Problem description. Would you output all the lines below precisely as they stand, leaving each picture out?

Data entries:

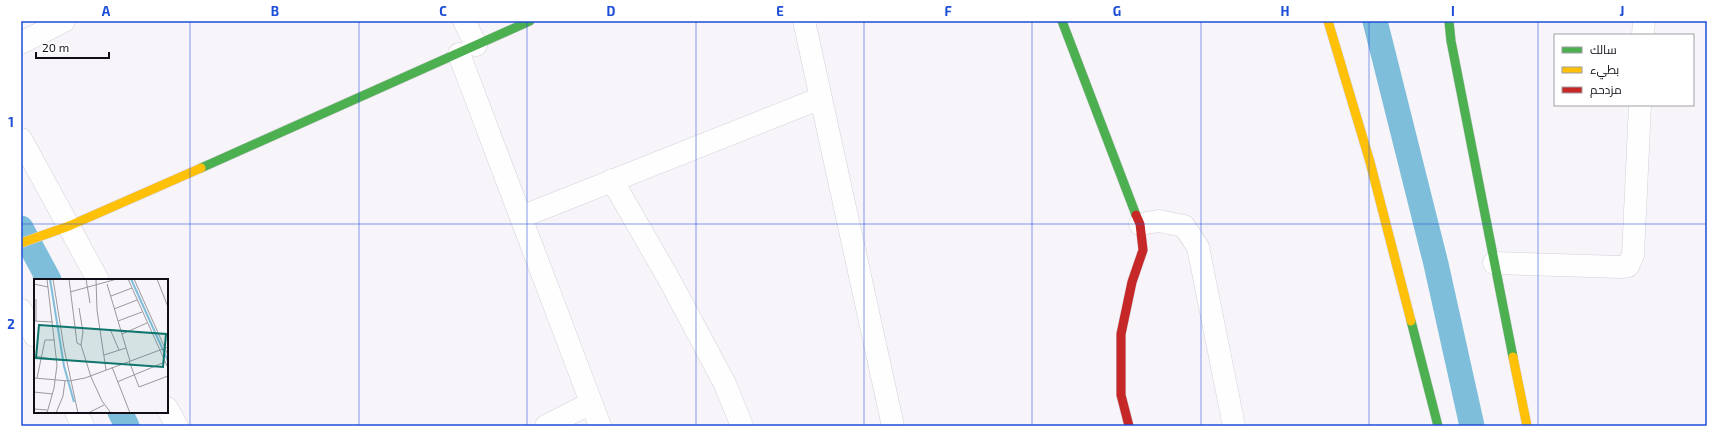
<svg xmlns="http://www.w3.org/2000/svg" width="1728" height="447" viewBox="0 0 1728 447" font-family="'Exo 2',Cairo,sans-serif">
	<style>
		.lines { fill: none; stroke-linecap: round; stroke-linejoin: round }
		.canal { stroke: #7fbeda; stroke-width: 25 }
		.street-casing { stroke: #d3d0d8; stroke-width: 23 }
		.fast-casing { stroke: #d3d0d8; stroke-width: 10 }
		.slow-casing { stroke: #d3d0d8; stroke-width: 10 }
		.jam-casing { stroke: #d3d0d8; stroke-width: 10 }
		.street { stroke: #fefefe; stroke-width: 22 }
		.fast { stroke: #4caf50; stroke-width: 9 }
		.slow { stroke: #ffc107; stroke-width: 9 }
		.jam { stroke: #c62828; stroke-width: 9 }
		.grid { fill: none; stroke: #1d4ed8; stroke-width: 1; stroke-opacity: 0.55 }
		.inset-river { fill: none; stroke: #7fbeda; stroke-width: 2 }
		.inset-road { fill: none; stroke: #9b99a0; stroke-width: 1 }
		.view { fill: #0f766e; fill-opacity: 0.15; stroke: #0f766e; stroke-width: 2 }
		.inset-edge { fill: none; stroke: #120e18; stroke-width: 2 }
		.neatline { fill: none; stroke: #1d4ed8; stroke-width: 1.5 }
		.grid-label { font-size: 13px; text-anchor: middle; font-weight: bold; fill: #1d4ed8 }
	</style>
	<rect width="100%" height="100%" fill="#f7f5fa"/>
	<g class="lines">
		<path class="canal" d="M1375 21 1436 264 1472 426
			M21 228 49 280
			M120 412 127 426"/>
		<g class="street-casing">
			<path id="street" d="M464 21 476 45
				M804 21 893 426
				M1643 35 1644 21
				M21 43 64 21
				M459 54 600 426
				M21 139 98 280
				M612 180 670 281 725 384 742 426
				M521 217 821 98
				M1140 224 1159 221 1184 226 1198 247 1234 426
				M1494 263 1621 267 1628 266 1633 255 1640 105
				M21 310 35 336
				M167 408 177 426
				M76 412 83 426
				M546 426 591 403"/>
		</g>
		<g class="fast-casing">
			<path id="fast" d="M1062 21 1136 215
				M1449 21 1451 41 1513 357
				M201 168 530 21
				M1411 321 1438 426"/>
		</g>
		<g class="slow-casing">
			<path id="slow" d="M1328 21 1370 162 1411 321
				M21 243 69 226 201 168
				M1513 357 1527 426"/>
		</g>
		<g class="jam-casing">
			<path id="jam" d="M1129 426 1121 395V334L1132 282 1143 250 1140 224 1136 215"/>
		</g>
		<use href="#street" class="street"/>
		<use href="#fast" class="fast"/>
		<use href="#slow" class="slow"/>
		<use href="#jam" class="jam"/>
	</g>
	<path class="grid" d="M190 21V426M359 21V426M527 21V426M696 21V426M864 21V426M1032 21V426M1201 21V426M1369 21V426M1538 21V426M21 224H1707"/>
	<g transform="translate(34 279)">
		<rect width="134" height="134" fill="#f7f5fa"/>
		<path class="inset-river" d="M16 0 30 87 40 123M97 0 134 82"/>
		<path class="inset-road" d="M19 0 30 69 44 134M35 0 43 64 47 66M52 0 56 24M62 0 63 31 72 91M94 0 134 89M100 0 134 76M123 0 134 28M0 5 14 8M73 5 96 82M36 13 83 0M77 17 98 9M2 20V42M45 29 49 53 47 66 57 98 68 122 77 134M80 30 103 21M0 42 19 43M84 42 108 33M76 50 85 71M88 55 113 44M70 76 92 69M0 77 23 81M95 82 105 108 134 97M78 88 96 134M0 99 35 102 51 99 134 68M3 99 11 61H21M83 103 131 83M0 113 19 115M0 130 13 131M13 134 20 109 23 86 13 0M22 134 29 117 31 102M54 134 70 126"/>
		<path class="view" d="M5 46 132 55 129 88 2 79Z"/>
		<rect width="134" height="134" class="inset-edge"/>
	</g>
	<rect width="1728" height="447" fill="none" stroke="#ffffff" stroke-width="44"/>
	<rect x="1554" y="34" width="140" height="72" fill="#ffffff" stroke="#a09fa3"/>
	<rect x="1562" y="47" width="20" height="6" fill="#4caf50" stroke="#a09fa3"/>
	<text x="1590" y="54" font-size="12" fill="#120e18">سالك</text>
	<rect x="1562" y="67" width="20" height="6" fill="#ffc107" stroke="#a09fa3"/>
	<text x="1590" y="74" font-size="12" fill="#120e18">بطيء</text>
	<rect x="1562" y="87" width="20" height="6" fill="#c62828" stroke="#a09fa3"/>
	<text x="1590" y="94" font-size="12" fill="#120e18">مزدحم</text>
	<path d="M36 52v6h73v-6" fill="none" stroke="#120e18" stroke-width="2"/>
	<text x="42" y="52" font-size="12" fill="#120e18" stroke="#ffffff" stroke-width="3" paint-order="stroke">20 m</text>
	<rect x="22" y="22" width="1684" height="403" class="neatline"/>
	<g class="grid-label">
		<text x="106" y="16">A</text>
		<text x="275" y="16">B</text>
		<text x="443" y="16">C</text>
		<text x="611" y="16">D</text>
		<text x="780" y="16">E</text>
		<text x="948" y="16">F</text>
		<text x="1117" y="16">G</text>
		<text x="1285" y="16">H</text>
		<text x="1453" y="16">I</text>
		<text x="1622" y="16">J</text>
		<text x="11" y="127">1</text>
		<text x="11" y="329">2</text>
	</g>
</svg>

Answer to this task.
<svg xmlns="http://www.w3.org/2000/svg" width="1728" height="447" viewBox="0 0 1728 447" font-family="'Exo 2',Cairo,sans-serif">
	<style>
		.lines { fill: none; stroke-linecap: round; stroke-linejoin: round }
		.canal { stroke: #7fbeda; stroke-width: 25 }
		.street-casing { stroke: #d3d0d8; stroke-width: 23 }
		.fast-casing { stroke: #d3d0d8; stroke-width: 10 }
		.slow-casing { stroke: #d3d0d8; stroke-width: 10 }
		.jam-casing { stroke: #d3d0d8; stroke-width: 10 }
		.street { stroke: #fefefe; stroke-width: 22 }
		.fast { stroke: #4caf50; stroke-width: 9 }
		.slow { stroke: #ffc107; stroke-width: 9 }
		.jam { stroke: #c62828; stroke-width: 9 }
		.grid { fill: none; stroke: #1d4ed8; stroke-width: 1; stroke-opacity: 0.55 }
		.inset-river { fill: none; stroke: #7fbeda; stroke-width: 2 }
		.inset-road { fill: none; stroke: #9b99a0; stroke-width: 1 }
		.view { fill: #0f766e; fill-opacity: 0.15; stroke: #0f766e; stroke-width: 2 }
		.inset-edge { fill: none; stroke: #120e18; stroke-width: 2 }
		.neatline { fill: none; stroke: #1d4ed8; stroke-width: 1.5 }
		.grid-label { font-size: 13px; text-anchor: middle; font-weight: bold; fill: #1d4ed8 }
	</style>
	<rect width="100%" height="100%" fill="#f7f5fa"/>
	<g class="lines">
		<path class="canal" d="M1375 21 1436 264 1472 426
			M21 228 49 280
			M120 412 127 426"/>
		<g class="street-casing">
			<path id="street" d="M464 21 476 45
				M804 21 893 426
				M1643 35 1644 21
				M21 43 64 21
				M459 54 600 426
				M21 139 98 280
				M612 180 670 281 725 384 742 426
				M521 217 821 98
				M1140 224 1159 221 1184 226 1198 247 1234 426
				M1494 263 1621 267 1628 266 1633 255 1640 105
				M21 310 35 336
				M167 408 177 426
				M76 412 83 426
				M546 426 591 403"/>
		</g>
		<g class="fast-casing">
			<path id="fast" d="M1062 21 1136 215
				M1449 21 1451 41 1513 357
				M201 168 530 21
				M1411 321 1438 426"/>
		</g>
		<g class="slow-casing">
			<path id="slow" d="M1328 21 1370 162 1411 321
				M21 243 69 226 201 168
				M1513 357 1527 426"/>
		</g>
		<g class="jam-casing">
			<path id="jam" d="M1129 426 1121 395V334L1132 282 1143 250 1140 224 1136 215"/>
		</g>
		<use href="#street" class="street"/>
		<use href="#fast" class="fast"/>
		<use href="#slow" class="slow"/>
		<use href="#jam" class="jam"/>
	</g>
	<path class="grid" d="M190 21V426M359 21V426M527 21V426M696 21V426M864 21V426M1032 21V426M1201 21V426M1369 21V426M1538 21V426M21 224H1707"/>
	<g transform="translate(34 279)">
		<rect width="134" height="134" fill="#f7f5fa"/>
		<path class="inset-river" d="M16 0 30 87 40 123M97 0 134 82"/>
		<path class="inset-road" d="M19 0 30 69 44 134M35 0 43 64 47 66M52 0 56 24M62 0 63 31 72 91M94 0 134 89M100 0 134 76M123 0 134 28M0 5 14 8M73 5 96 82M36 13 83 0M77 17 98 9M2 20V42M45 29 49 53 47 66 57 98 68 122 77 134M80 30 103 21M0 42 19 43M84 42 108 33M76 50 85 71M88 55 113 44M70 76 92 69M0 77 23 81M95 82 105 108 134 97M78 88 96 134M0 99 35 102 51 99 134 68M3 99 11 61H21M83 103 131 83M0 113 19 115M0 130 13 131M13 134 20 109 23 86 13 0M22 134 29 117 31 102M54 134 70 126"/>
		<path class="view" d="M5 46 132 55 129 88 2 79Z"/>
		<rect width="134" height="134" class="inset-edge"/>
	</g>
	<rect width="1728" height="447" fill="none" stroke="#ffffff" stroke-width="44"/>
	<rect x="1554" y="34" width="140" height="72" fill="#ffffff" stroke="#a09fa3"/>
	<rect x="1562" y="47" width="20" height="6" fill="#4caf50" stroke="#a09fa3"/>
	<text x="1590" y="54" font-size="12" fill="#120e18">سالك</text>
	<rect x="1562" y="67" width="20" height="6" fill="#ffc107" stroke="#a09fa3"/>
	<text x="1590" y="74" font-size="12" fill="#120e18">بطيء</text>
	<rect x="1562" y="87" width="20" height="6" fill="#c62828" stroke="#a09fa3"/>
	<text x="1590" y="94" font-size="12" fill="#120e18">مزدحم</text>
	<path d="M36 52v6h73v-6" fill="none" stroke="#120e18" stroke-width="2"/>
	<text x="42" y="52" font-size="12" fill="#120e18" stroke="#ffffff" stroke-width="3" paint-order="stroke">20 m</text>
	<rect x="22" y="22" width="1684" height="403" class="neatline"/>
	<g class="grid-label">
		<text x="106" y="16">A</text>
		<text x="275" y="16">B</text>
		<text x="443" y="16">C</text>
		<text x="611" y="16">D</text>
		<text x="780" y="16">E</text>
		<text x="948" y="16">F</text>
		<text x="1117" y="16">G</text>
		<text x="1285" y="16">H</text>
		<text x="1453" y="16">I</text>
		<text x="1622" y="16">J</text>
		<text x="11" y="127">1</text>
		<text x="11" y="329">2</text>
	</g>
</svg>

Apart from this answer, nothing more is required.